■ Records from a data source:
____________________
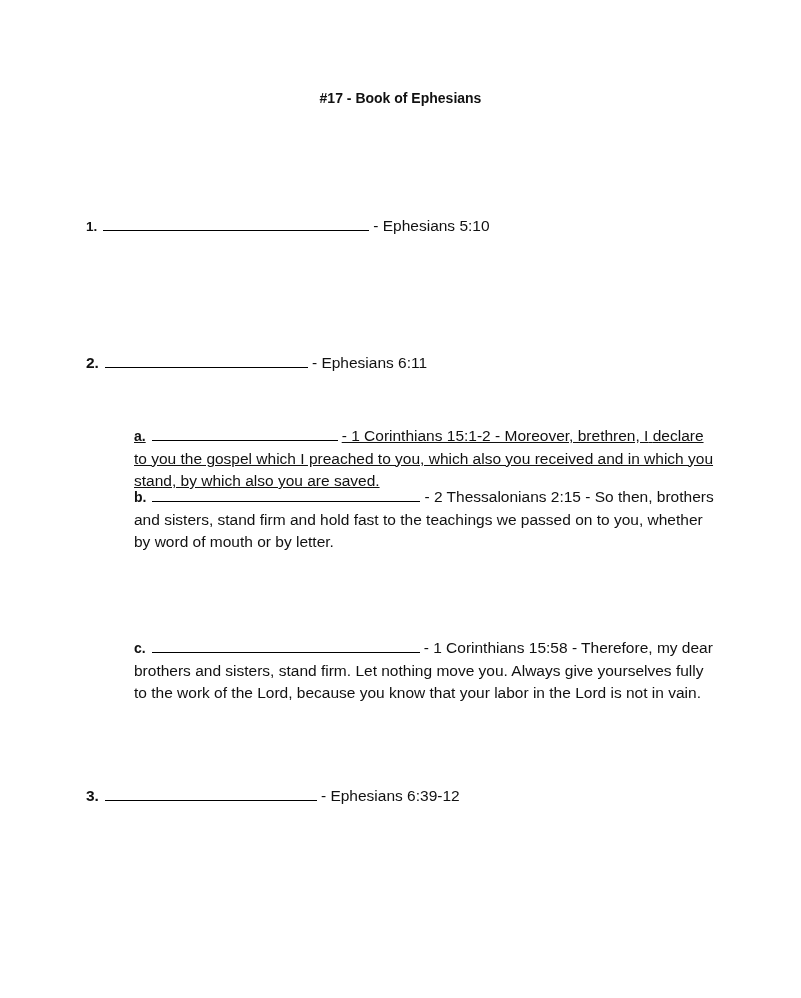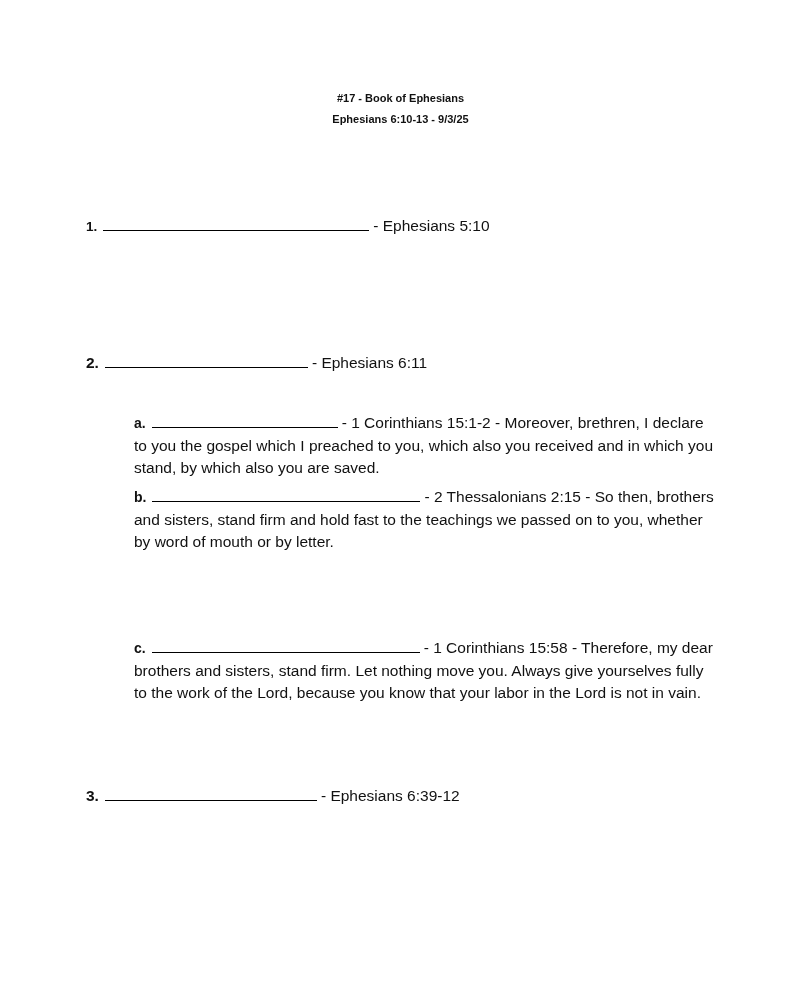--- a/index.html
+++ b/index.html
@@ -2,21 +2,21 @@
 <html><head>
   <meta charset="utf-8">
   <style>
     html, body { margin: 0; padding: 0; background: #ffffff; }
     body {
       width: 801px; height: 998px; position: relative; overflow: hidden;
       font-family: "Liberation Sans", sans-serif; color: #111111;
     }
     .title-block {
       position: absolute; top: 88px; left: 0; width: 801px;
-      text-align: center; font-weight: bold; font-size: 11px; line-height: 21px;
+      text-align: center; font-weight: bold; font-size: 14px; line-height: 21px;
     }
     .title-block div { white-space: nowrap; }
     .item {
       position: absolute; left: 86px; font-size: 15.5px; white-space: nowrap;
     }
     .num { font-weight: bold; font-size: 13.5px; }
     .num.big { font-size: 15.5px; }
     .blank {
       display: inline-block; border-bottom: 1.5px solid #000; height: 14px;
       vertical-align: baseline; margin: 0 4px 0 6px;
@@ -24,32 +24,31 @@
     .sub {
       position: absolute; left: 134px; width: 580px; font-size: 15.5px; line-height: 22.5px;
     }
     .sub .num { font-size: 14px; }
   </style>
 </head>
 <body>
 
 <div class="title-block">
   <div>#17 - Book of Ephesians</div>
-  <div>Ephesians 6:10-13 - 9/3/25</div>
 </div>
 
 <div class="item" style="top:216px;text-align:right;">
   <span class="num">1.</span><span class="blank" style="width:266px;"></span><span>- Ephesians 5:10</span>
 </div>
 
 <div class="item" style="top:353px;">
   <span class="num big">2.</span><span class="blank" style="width:203px;"></span><span>- Ephesians 6:11</span>
 </div>
 
-<div class="sub" style="top:412px;">
+<div class="sub" style="top:425px;text-decoration:underline;">
   <span class="num">a.</span><span class="blank" style="width:186px;"></span><span>- 1 Corinthians 15:1-2 - Moreover, brethren, I</span>
   <span>declare to you the gospel which I preached to you, which also you received and in which you stand, by which also you are saved.</span>
 </div>
 
 <div class="sub" style="top:486px;">
   <span class="num">b.</span><span class="blank" style="width:268px;"></span><span>- 2 Thessalonians 2:15 - So then,</span>
   <span>brothers and sisters, stand firm and hold fast to the teachings we passed on to you, whether by word of mouth or by letter.</span>
 </div>
 
 <div class="sub" style="top:601px;margin-top:36px;">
____________________
■ EXERCISE: The expected result is every record above, word for word, with no pictures in it.

■ EXERCISE RESULT:
--- a/index.html
+++ b/index.html
@@ -2,21 +2,21 @@
 <html><head>
   <meta charset="utf-8">
   <style>
     html, body { margin: 0; padding: 0; background: #ffffff; }
     body {
       width: 801px; height: 998px; position: relative; overflow: hidden;
       font-family: "Liberation Sans", sans-serif; color: #111111;
     }
     .title-block {
       position: absolute; top: 88px; left: 0; width: 801px;
-      text-align: center; font-weight: bold; font-size: 11px; line-height: 21px;
+      text-align: center; font-weight: bold; font-size: 14px; line-height: 21px;
     }
     .title-block div { white-space: nowrap; }
     .item {
       position: absolute; left: 86px; font-size: 15.5px; white-space: nowrap;
     }
     .num { font-weight: bold; font-size: 13.5px; }
     .num.big { font-size: 15.5px; }
     .blank {
       display: inline-block; border-bottom: 1.5px solid #000; height: 14px;
       vertical-align: baseline; margin: 0 4px 0 6px;
@@ -24,32 +24,31 @@
     .sub {
       position: absolute; left: 134px; width: 580px; font-size: 15.5px; line-height: 22.5px;
     }
     .sub .num { font-size: 14px; }
   </style>
 </head>
 <body>
 
 <div class="title-block">
   <div>#17 - Book of Ephesians</div>
-  <div>Ephesians 6:10-13 - 9/3/25</div>
 </div>
 
 <div class="item" style="top:216px;text-align:right;">
   <span class="num">1.</span><span class="blank" style="width:266px;"></span><span>- Ephesians 5:10</span>
 </div>
 
 <div class="item" style="top:353px;">
   <span class="num big">2.</span><span class="blank" style="width:203px;"></span><span>- Ephesians 6:11</span>
 </div>
 
-<div class="sub" style="top:412px;">
+<div class="sub" style="top:425px;text-decoration:underline;">
   <span class="num">a.</span><span class="blank" style="width:186px;"></span><span>- 1 Corinthians 15:1-2 - Moreover, brethren, I</span>
   <span>declare to you the gospel which I preached to you, which also you received and in which you stand, by which also you are saved.</span>
 </div>
 
 <div class="sub" style="top:486px;">
   <span class="num">b.</span><span class="blank" style="width:268px;"></span><span>- 2 Thessalonians 2:15 - So then,</span>
   <span>brothers and sisters, stand firm and hold fast to the teachings we passed on to you, whether by word of mouth or by letter.</span>
 </div>
 
 <div class="sub" style="top:601px;margin-top:36px;">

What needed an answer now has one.